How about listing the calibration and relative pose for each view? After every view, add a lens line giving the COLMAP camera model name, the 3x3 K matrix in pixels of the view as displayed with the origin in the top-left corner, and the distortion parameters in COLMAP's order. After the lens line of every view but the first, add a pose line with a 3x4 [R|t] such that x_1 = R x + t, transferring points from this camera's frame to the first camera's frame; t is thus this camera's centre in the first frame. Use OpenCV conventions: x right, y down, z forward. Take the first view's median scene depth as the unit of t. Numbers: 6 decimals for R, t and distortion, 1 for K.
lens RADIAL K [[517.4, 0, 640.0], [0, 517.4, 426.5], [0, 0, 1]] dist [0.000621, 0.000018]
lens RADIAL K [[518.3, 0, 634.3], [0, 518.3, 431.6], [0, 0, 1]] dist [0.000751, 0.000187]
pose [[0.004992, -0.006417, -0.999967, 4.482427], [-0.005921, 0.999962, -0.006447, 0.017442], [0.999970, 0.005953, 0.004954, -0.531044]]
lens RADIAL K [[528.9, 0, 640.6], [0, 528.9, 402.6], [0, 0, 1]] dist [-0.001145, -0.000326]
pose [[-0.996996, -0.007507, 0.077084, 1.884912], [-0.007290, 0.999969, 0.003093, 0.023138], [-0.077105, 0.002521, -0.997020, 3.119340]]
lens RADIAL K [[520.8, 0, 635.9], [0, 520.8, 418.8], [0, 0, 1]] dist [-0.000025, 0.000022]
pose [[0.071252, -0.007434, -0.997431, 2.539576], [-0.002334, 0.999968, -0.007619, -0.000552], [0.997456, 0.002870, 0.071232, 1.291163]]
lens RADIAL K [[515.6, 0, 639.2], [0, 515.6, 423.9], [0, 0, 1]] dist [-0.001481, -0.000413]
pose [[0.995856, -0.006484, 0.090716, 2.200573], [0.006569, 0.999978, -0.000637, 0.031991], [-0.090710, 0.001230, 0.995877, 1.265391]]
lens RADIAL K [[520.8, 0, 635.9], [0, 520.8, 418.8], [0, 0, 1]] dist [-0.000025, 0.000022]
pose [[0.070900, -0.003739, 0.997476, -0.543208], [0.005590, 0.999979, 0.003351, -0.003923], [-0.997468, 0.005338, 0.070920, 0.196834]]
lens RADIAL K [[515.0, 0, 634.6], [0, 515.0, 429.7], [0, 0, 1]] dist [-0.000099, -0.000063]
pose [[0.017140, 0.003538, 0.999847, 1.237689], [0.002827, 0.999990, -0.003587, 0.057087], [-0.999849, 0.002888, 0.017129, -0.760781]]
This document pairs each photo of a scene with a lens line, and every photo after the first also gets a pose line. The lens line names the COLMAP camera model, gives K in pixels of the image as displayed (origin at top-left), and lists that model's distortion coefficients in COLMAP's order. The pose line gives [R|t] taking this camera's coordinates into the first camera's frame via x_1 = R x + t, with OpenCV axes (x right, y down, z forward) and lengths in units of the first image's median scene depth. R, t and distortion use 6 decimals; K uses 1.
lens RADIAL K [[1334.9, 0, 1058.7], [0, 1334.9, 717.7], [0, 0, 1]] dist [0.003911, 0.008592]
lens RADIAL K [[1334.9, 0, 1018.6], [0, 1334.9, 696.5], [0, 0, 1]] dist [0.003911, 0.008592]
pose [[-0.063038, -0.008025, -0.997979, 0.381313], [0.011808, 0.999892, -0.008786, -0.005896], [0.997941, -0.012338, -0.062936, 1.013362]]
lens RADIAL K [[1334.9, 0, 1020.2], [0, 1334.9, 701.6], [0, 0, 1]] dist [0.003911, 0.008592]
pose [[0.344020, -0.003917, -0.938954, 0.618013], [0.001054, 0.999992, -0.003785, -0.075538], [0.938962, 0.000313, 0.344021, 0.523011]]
---+---
• Exercise objective: Set down the material above in full, keeping each line exactly as it is.

• Exercise output:
How about listing the calibration and relative pose for each view? After every view, add a lens line giving the COLMAP camera model name, the 3x3 K matrix in pixels of the view as displayed with the origin in the top-left corner, and the distortion parameters in COLMAP's order. After the lens line of every view but the first, add a pose line with a 3x4 [R|t] such that x_1 = R x + t, transferring points from this camera's frame to the first camera's frame; t is thus this camera's centre in the first frame. Use OpenCV conventions: x right, y down, z forward. Take the first view's median scene depth as the unit of t. Numbers: 6 decimals for R, t and distortion, 1 for K.
lens RADIAL K [[517.4, 0, 640.0], [0, 517.4, 426.5], [0, 0, 1]] dist [0.000621, 0.000018]
lens RADIAL K [[518.3, 0, 634.3], [0, 518.3, 431.6], [0, 0, 1]] dist [0.000751, 0.000187]
pose [[0.004992, -0.006417, -0.999967, 4.482427], [-0.005921, 0.999962, -0.006447, 0.017442], [0.999970, 0.005953, 0.004954, -0.531044]]
lens RADIAL K [[528.9, 0, 640.6], [0, 528.9, 402.6], [0, 0, 1]] dist [-0.001145, -0.000326]
pose [[-0.996996, -0.007507, 0.077084, 1.884912], [-0.007290, 0.999969, 0.003093, 0.023138], [-0.077105, 0.002521, -0.997020, 3.119340]]
lens RADIAL K [[520.8, 0, 635.9], [0, 520.8, 418.8], [0, 0, 1]] dist [-0.000025, 0.000022]
pose [[0.071252, -0.007434, -0.997431, 2.539576], [-0.002334, 0.999968, -0.007619, -0.000552], [0.997456, 0.002870, 0.071232, 1.291163]]
lens RADIAL K [[515.6, 0, 639.2], [0, 515.6, 423.9], [0, 0, 1]] dist [-0.001481, -0.000413]
pose [[0.995856, -0.006484, 0.090716, 2.200573], [0.006569, 0.999978, -0.000637, 0.031991], [-0.090710, 0.001230, 0.995877, 1.265391]]
lens RADIAL K [[520.8, 0, 635.9], [0, 520.8, 418.8], [0, 0, 1]] dist [-0.000025, 0.000022]
pose [[0.070900, -0.003739, 0.997476, -0.543208], [0.005590, 0.999979, 0.003351, -0.003923], [-0.997468, 0.005338, 0.070920, 0.196834]]
lens RADIAL K [[515.0, 0, 634.6], [0, 515.0, 429.7], [0, 0, 1]] dist [-0.000099, -0.000063]
pose [[0.017140, 0.003538, 0.999847, 1.237689], [0.002827, 0.999990, -0.003587, 0.057087], [-0.999849, 0.002888, 0.017129, -0.760781]]
This document pairs each photo of a scene with a lens line, and every photo after the first also gets a pose line. The lens line names the COLMAP camera model, gives K in pixels of the image as displayed (origin at top-left), and lists that model's distortion coefficients in COLMAP's order. The pose line gives [R|t] taking this camera's coordinates into the first camera's frame via x_1 = R x + t, with OpenCV axes (x right, y down, z forward) and lengths in units of the first image's median scene depth. R, t and distortion use 6 decimals; K uses 1.
lens RADIAL K [[1334.9, 0, 1058.7], [0, 1334.9, 717.7], [0, 0, 1]] dist [0.003911, 0.008592]
lens RADIAL K [[1334.9, 0, 1018.6], [0, 1334.9, 696.5], [0, 0, 1]] dist [0.003911, 0.008592]
pose [[-0.063038, -0.008025, -0.997979, 0.381313], [0.011808, 0.999892, -0.008786, -0.005896], [0.997941, -0.012338, -0.062936, 1.013362]]
lens RADIAL K [[1334.9, 0, 1020.2], [0, 1334.9, 701.6], [0, 0, 1]] dist [0.003911, 0.008592]
pose [[0.344020, -0.003917, -0.938954, 0.618013], [0.001054, 0.999992, -0.003785, -0.075538], [0.938962, 0.000313, 0.344021, 0.523011]]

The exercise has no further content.